Start of Block

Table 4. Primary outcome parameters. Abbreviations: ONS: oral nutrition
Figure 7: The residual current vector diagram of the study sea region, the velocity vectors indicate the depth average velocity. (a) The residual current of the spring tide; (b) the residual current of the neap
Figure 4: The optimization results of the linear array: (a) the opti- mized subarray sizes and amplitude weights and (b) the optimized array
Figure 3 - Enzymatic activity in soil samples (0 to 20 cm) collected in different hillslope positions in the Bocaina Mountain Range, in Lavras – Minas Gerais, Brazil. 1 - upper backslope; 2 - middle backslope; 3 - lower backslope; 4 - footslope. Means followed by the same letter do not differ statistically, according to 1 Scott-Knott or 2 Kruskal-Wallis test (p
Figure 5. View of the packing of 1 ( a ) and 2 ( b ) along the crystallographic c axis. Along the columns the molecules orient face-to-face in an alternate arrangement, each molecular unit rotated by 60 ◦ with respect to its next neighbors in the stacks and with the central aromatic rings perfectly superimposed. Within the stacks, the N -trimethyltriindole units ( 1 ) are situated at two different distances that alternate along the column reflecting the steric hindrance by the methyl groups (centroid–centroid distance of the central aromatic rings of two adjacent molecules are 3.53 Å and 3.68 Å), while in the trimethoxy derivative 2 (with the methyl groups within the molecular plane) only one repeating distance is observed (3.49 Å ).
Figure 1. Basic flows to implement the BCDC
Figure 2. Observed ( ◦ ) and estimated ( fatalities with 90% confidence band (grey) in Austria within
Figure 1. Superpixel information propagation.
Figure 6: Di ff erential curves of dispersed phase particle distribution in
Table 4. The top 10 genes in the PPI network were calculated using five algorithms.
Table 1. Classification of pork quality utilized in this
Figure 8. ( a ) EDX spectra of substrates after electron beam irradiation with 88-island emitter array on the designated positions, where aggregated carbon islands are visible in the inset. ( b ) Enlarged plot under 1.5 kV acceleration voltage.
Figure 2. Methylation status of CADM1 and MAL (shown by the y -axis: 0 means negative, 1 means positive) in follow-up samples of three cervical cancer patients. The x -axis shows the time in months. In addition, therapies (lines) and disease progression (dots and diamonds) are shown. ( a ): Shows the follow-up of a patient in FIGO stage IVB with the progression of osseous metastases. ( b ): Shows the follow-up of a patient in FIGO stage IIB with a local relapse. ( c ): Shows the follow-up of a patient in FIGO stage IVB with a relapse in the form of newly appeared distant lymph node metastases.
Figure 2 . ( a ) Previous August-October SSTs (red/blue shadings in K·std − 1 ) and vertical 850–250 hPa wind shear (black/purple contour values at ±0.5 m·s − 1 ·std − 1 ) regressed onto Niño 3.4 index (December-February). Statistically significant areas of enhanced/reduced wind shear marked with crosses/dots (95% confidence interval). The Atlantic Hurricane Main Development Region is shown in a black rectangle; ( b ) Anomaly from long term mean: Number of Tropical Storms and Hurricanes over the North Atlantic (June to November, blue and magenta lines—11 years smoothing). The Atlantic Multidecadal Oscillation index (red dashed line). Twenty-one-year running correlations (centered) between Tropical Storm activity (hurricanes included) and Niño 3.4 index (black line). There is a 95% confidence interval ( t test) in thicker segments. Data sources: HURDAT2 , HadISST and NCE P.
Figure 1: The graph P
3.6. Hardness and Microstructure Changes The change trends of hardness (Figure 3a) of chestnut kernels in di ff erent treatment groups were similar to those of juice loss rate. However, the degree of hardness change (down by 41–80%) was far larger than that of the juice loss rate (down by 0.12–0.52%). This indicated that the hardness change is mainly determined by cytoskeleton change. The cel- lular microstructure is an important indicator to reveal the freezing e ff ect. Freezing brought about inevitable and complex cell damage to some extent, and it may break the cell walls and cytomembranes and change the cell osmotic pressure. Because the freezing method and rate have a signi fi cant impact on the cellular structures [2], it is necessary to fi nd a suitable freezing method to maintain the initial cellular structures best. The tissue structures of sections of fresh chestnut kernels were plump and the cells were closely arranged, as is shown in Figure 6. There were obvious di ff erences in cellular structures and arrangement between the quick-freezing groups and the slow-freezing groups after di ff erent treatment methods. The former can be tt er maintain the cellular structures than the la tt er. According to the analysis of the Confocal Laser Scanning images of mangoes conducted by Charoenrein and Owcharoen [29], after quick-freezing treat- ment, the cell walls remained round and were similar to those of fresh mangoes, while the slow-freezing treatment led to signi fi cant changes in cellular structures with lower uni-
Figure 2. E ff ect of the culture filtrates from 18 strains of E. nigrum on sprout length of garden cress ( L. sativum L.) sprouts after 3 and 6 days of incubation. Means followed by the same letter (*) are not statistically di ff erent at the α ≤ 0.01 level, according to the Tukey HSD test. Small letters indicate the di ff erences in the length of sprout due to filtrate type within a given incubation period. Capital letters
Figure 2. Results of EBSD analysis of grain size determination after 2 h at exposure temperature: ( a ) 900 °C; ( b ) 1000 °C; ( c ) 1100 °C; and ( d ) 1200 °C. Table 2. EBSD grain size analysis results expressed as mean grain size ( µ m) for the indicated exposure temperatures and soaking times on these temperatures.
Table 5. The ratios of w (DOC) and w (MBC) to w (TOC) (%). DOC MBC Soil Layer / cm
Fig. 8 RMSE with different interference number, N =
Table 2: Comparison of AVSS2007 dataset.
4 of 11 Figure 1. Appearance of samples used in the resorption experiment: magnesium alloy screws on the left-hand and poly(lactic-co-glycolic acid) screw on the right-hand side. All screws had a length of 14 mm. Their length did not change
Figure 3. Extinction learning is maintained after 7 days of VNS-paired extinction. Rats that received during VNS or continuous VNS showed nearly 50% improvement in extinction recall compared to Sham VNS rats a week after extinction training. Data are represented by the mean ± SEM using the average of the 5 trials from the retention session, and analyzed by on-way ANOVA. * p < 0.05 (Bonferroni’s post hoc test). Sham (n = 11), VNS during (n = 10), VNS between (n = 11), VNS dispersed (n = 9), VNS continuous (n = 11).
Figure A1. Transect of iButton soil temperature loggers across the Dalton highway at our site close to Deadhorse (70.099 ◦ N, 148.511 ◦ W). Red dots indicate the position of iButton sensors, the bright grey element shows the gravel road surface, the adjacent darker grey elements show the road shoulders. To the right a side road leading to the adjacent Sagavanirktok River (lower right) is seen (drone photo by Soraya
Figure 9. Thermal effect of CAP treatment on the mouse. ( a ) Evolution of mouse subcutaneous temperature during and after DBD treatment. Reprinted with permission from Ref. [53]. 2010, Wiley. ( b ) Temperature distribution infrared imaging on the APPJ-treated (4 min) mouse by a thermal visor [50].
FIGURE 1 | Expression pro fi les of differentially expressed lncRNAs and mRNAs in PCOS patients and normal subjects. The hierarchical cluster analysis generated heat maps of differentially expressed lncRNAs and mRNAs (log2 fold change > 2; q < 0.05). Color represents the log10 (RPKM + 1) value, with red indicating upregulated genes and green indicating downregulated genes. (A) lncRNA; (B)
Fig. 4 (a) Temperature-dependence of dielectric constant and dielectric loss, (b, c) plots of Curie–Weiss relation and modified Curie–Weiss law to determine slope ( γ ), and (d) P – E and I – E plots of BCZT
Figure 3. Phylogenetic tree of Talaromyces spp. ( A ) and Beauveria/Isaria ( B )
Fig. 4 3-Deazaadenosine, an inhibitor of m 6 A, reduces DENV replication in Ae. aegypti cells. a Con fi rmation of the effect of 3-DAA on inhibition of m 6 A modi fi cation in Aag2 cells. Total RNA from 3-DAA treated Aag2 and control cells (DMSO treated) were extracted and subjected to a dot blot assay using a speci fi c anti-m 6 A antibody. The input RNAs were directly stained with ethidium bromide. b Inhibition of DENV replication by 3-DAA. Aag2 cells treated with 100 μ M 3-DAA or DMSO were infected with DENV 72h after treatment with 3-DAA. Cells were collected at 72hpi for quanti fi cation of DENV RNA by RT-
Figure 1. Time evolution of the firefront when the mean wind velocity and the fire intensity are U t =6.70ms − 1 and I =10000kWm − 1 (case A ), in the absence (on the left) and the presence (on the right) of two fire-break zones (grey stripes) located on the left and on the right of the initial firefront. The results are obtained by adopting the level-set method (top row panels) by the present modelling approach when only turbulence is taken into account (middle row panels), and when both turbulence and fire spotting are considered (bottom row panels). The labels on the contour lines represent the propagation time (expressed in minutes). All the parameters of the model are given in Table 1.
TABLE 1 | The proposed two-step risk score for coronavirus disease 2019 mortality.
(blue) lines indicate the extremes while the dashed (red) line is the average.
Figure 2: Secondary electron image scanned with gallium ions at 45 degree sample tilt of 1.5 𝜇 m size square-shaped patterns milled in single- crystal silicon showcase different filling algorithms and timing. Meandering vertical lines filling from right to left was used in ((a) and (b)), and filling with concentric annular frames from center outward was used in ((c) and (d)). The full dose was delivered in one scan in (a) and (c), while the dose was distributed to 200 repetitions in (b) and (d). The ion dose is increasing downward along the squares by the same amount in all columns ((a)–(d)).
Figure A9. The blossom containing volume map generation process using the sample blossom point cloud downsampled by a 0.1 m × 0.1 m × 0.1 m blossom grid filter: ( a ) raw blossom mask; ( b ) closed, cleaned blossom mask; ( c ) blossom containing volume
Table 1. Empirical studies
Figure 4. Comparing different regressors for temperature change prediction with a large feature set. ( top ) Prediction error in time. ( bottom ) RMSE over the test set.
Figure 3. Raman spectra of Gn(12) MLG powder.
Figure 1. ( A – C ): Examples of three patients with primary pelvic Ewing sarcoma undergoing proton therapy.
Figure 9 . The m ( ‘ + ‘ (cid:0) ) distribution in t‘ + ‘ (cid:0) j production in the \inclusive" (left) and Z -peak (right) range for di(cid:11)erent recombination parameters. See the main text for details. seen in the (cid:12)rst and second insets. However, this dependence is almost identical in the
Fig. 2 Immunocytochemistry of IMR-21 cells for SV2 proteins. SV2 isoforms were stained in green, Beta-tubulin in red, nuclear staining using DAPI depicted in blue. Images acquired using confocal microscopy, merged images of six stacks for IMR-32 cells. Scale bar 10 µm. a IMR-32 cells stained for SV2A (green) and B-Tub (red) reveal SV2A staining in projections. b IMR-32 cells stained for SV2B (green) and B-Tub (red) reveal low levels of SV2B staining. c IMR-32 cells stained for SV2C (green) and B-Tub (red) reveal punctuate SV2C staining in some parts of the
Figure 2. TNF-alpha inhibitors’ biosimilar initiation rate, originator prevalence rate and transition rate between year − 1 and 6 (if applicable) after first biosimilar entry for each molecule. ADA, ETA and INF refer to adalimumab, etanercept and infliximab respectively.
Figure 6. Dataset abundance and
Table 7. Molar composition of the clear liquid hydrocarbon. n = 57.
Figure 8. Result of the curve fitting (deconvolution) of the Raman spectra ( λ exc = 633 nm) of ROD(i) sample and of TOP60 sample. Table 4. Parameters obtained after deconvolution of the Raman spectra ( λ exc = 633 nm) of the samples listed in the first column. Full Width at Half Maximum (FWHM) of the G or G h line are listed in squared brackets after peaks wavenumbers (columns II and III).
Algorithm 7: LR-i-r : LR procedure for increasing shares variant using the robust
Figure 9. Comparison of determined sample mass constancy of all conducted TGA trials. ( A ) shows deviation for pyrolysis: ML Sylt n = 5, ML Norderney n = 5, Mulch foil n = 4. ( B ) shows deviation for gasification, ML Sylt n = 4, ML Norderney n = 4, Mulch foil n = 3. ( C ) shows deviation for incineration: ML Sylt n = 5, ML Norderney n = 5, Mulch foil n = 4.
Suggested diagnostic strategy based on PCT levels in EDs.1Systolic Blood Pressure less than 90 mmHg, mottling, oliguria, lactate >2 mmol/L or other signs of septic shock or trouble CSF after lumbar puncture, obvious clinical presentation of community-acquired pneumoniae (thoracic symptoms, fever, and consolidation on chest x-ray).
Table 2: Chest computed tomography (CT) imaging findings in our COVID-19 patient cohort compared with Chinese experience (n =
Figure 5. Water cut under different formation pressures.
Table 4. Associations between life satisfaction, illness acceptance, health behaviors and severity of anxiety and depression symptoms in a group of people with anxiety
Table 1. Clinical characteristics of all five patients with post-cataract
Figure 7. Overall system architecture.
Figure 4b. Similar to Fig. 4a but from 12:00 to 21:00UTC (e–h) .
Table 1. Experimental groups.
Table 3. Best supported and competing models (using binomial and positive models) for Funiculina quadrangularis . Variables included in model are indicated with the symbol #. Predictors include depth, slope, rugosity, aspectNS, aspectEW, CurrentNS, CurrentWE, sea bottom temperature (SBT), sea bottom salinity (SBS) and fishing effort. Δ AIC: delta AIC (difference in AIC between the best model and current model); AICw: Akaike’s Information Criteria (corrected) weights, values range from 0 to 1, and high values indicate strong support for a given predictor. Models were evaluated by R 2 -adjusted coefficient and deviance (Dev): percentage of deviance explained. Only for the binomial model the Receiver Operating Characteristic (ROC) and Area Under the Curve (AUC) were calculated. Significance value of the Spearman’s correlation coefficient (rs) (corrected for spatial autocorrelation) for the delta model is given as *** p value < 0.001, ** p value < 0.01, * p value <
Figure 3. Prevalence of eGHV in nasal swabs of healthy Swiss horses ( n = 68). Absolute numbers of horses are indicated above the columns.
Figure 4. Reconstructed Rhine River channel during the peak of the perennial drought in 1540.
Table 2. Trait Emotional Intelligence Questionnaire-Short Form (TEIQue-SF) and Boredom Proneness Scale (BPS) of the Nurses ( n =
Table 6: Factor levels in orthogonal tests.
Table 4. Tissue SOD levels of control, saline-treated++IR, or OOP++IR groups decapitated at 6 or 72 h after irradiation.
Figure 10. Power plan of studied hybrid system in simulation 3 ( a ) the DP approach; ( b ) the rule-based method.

End of Block

WHAT IS EXPECTED
Copy the stretch of the records above that runs from the line with "Figure 1. Superpixel information propagation." through the line with "Figure 8. ( a". Both end lines belong in the copy, and nothing else does.

ANSWER
Figure 1. Superpixel information propagation.
Figure 6: Di ff erential curves of dispersed phase particle distribution in
Table 4. The top 10 genes in the PPI network were calculated using five algorithms.
Table 1. Classification of pork quality utilized in this
Figure 8. ( a ) EDX spectra of substrates after electron beam irradiation with 88-island emitter array on the designated positions, where aggregated carbon islands are visible in the inset. ( b ) Enlarged plot under 1.5 kV acceleration voltage.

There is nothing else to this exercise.